Wow! What a great #GAAD webinar! 

Thursday, May 16th, DubBot and our partner Lullabot co-hosted "Web Accessibility Q&A: Simplicity, Testing, and Remediation," which featured a fantastic panel of accessibility professionals from Iowa's Department for the Blind, Lullabot, DubBot, and Providence College.

Topics ranged from what's new in WCAG 2.2 and the new DOJ mandate to distributed publishing environments and accessibility education resources.

One topic that sparked a lot of interest was PDFs. 

An audience member raised a question about the recent DOJ mandate that all web content must be accessible. Specifically, how does one make a website fully accessible, especially when working with content like PDFs?

Claire Ristow, from Lullabot, was quick to respond by first discussing the two most common issues with PDFs, which are:

  • When a PDF is actually a scan of a document, it is just an image with no data or ALT text—a screen reader cannot access it.
  • PDFs are difficult to remediate, and the source document—Word, PowerPoint, etc.—is often unavailable. 

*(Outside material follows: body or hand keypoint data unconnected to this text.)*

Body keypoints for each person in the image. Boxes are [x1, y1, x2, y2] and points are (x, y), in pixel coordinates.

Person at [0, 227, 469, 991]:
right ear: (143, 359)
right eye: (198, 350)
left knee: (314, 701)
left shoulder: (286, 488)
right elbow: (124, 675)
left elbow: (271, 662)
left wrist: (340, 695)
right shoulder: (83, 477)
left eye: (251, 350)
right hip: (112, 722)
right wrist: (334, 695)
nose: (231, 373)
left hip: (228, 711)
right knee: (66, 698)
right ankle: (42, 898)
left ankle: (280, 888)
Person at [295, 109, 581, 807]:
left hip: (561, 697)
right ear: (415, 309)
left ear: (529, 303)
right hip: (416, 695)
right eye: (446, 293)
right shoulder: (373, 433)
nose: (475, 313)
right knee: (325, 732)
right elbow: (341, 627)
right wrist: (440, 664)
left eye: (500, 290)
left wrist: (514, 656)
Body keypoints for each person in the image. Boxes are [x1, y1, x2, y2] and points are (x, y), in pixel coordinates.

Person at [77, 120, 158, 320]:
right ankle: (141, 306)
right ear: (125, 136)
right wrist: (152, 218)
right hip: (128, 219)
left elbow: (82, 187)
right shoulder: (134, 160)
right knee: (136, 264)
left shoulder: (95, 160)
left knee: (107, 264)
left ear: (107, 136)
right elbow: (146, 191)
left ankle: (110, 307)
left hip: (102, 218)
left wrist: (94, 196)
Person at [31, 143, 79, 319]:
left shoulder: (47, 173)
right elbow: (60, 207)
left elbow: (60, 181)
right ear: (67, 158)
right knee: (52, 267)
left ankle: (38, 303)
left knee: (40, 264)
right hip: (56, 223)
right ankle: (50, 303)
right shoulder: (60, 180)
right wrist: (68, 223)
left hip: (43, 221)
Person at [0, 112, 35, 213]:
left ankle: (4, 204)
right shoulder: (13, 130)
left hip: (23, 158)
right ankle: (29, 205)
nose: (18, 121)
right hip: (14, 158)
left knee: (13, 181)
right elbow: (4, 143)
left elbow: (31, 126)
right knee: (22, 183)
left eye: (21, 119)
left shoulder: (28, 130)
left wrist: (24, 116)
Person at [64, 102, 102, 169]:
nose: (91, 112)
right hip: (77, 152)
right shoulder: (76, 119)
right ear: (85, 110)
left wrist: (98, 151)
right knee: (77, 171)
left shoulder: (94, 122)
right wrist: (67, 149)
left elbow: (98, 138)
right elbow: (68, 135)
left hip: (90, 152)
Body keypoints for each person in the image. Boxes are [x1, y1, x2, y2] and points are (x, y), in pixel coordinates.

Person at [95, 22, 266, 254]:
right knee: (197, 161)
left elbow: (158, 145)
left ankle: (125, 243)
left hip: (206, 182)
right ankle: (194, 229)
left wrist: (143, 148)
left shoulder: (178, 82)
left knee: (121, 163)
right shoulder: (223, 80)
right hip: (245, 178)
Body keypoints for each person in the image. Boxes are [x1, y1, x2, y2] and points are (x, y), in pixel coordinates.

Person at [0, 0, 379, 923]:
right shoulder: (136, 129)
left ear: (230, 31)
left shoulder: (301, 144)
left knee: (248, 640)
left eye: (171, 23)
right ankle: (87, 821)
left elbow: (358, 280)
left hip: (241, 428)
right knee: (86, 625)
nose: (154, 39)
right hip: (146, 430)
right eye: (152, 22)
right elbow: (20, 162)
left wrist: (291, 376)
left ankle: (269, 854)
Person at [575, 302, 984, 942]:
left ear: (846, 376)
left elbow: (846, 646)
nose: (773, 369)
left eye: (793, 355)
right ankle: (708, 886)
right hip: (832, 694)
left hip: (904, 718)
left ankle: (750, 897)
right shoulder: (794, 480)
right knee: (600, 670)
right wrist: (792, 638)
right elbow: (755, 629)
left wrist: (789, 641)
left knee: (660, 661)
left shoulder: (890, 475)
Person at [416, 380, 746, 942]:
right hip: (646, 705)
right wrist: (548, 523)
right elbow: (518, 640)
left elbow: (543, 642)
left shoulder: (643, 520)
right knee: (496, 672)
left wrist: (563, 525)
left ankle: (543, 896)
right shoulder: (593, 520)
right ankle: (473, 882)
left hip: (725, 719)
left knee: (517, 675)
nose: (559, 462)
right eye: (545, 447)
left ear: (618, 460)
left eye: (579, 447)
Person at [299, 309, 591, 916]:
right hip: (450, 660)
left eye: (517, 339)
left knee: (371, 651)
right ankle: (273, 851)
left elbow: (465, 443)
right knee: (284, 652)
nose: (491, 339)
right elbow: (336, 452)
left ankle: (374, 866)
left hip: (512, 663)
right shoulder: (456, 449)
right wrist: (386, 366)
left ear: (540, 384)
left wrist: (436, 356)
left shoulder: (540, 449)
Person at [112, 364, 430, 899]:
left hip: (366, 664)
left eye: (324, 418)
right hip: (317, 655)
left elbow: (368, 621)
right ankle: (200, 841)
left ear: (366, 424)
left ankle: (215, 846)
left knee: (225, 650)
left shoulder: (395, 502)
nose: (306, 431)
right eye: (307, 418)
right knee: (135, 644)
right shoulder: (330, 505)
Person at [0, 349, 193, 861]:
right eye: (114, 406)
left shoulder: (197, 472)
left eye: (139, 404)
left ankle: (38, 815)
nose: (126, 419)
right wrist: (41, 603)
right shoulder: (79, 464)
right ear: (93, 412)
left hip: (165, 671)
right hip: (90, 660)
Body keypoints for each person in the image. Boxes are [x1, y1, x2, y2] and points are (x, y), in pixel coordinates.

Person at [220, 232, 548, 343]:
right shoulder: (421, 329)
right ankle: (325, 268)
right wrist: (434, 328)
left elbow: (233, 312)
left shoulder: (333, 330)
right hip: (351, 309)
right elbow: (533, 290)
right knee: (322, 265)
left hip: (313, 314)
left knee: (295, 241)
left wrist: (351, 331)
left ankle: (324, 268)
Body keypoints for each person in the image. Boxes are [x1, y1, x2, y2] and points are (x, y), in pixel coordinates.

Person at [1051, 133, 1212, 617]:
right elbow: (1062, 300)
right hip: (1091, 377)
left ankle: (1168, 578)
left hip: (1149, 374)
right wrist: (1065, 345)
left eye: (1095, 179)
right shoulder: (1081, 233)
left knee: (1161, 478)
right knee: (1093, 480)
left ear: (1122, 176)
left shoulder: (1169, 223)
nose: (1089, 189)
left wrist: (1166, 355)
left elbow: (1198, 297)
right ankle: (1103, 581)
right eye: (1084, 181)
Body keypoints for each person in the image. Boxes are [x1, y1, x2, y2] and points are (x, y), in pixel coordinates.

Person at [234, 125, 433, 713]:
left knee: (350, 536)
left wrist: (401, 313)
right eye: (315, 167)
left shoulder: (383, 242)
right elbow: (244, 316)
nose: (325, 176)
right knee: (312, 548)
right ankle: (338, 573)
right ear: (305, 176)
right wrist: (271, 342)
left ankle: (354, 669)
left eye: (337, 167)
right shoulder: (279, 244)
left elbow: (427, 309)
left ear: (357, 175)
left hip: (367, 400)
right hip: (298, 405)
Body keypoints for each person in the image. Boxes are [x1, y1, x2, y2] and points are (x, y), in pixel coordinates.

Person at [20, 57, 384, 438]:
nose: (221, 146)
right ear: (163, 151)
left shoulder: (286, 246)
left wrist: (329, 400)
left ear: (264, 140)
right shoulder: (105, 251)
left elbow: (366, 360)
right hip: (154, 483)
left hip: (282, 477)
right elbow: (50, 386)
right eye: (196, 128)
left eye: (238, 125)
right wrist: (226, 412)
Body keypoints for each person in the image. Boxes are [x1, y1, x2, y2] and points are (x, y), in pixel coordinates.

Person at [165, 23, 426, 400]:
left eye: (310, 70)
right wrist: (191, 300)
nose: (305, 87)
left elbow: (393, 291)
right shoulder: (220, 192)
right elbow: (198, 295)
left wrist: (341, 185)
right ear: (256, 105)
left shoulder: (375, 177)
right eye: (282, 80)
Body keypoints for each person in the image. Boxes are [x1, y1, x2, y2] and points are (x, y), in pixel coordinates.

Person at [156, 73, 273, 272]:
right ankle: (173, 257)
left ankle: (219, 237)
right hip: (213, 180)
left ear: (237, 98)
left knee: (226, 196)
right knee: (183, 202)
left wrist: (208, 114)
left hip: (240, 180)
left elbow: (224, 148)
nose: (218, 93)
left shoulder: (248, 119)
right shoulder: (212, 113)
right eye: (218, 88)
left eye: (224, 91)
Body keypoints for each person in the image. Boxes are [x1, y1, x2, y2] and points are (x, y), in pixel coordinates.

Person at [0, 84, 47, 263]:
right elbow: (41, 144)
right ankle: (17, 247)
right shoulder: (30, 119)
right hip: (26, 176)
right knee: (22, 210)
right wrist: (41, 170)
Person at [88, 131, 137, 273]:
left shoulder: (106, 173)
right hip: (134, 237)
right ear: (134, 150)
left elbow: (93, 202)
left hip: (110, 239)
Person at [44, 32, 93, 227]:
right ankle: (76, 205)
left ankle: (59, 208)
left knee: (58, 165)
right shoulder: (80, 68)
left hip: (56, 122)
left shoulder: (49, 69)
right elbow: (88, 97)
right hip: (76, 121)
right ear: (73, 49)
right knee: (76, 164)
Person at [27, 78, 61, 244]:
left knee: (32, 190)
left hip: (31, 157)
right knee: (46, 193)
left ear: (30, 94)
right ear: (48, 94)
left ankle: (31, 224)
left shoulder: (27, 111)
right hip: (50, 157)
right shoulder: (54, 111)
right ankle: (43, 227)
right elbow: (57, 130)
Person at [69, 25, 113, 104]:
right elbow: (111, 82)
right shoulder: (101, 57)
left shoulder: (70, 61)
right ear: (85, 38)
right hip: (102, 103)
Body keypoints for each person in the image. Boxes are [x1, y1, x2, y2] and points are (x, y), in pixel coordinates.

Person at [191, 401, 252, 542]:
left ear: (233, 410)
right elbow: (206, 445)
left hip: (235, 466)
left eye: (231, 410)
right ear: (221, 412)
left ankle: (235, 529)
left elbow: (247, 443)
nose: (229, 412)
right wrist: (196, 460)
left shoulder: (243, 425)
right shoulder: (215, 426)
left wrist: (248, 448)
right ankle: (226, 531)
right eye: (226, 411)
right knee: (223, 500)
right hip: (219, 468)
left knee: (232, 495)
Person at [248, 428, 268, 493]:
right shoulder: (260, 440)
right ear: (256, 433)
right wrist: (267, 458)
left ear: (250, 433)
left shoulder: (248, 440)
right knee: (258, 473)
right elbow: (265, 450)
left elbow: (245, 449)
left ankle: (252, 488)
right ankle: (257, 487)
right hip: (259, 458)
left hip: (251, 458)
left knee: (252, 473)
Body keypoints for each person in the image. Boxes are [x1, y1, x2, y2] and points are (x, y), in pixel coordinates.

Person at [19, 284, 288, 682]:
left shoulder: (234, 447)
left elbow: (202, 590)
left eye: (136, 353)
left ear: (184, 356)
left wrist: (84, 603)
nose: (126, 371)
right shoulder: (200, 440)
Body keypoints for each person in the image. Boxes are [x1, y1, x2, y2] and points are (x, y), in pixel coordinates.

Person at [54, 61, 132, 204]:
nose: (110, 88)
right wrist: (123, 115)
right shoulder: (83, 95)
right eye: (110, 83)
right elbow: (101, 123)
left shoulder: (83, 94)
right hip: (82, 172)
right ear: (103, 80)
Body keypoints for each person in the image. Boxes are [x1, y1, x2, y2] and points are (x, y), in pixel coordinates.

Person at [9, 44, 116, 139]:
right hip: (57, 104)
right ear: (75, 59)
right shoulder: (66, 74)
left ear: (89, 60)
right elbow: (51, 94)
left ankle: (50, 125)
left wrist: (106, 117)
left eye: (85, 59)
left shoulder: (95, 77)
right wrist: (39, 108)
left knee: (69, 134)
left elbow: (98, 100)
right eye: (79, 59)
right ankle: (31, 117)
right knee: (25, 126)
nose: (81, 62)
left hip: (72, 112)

The panel then discussed possible solutions for getting large numbers of PDFs under control, accessible, and manageable. Those solutions included:

  • Separate into two groups - PDFs that need complete do-overs and PDFs that need minor tweaks. Use resources for the low-hanging fruit first.
  • Convert all PDFs into HTML. Claire Ristow, from Lullabot, stated, "That is going to be a big task…" "So it is definitely a process, but it's an important one because usually there's a lot of important information in PDFs."

Everyone agreed that PDFs present accessibility barriers and are challenging to remediate, even for seasoned professionals. 

To drive the point home, Penny Kronz from DubBot, commented, "...using Adobe and PDF is just so much more complicated than a WYSIWYG (or Content Management System, CMS) will ever be because you can't actually access the source of what is being put in the back end of that PDF. ​​I just think HTML is so much more reliable, and it's just funny that something that is so proprietary, Adobe, PDF, that it's just isn't better."

Another question posed by an attendee received a lot of expert advice as well. The question was, "Do you have any advice for implementing a site-wide review process working with site administrators or owners who are hesitant to make content changes?"

The responses addressed both the human and business aspects of accessibility:

Kerri Hicks, from Providence College, responded, "But one of the things that has made our accessibility initiative successful is having tools and then using those tools to develop these personal relationships with our editors and our content providers so that they realize that this is a people issue, not just a technology issue."

Penny Kronz made this observation: "So I do think that, as Carrie mentioned the relationship aspect of it is important to get the buy-in, but showing it as the business case that is SEO, all of your users' usability. I'd like to say accessibility is usability."

Clearly, there were a lot of great questions from the audience and a lot of great "nuggets" of advice from our accessibility experts, and this blog post only scratched the surface.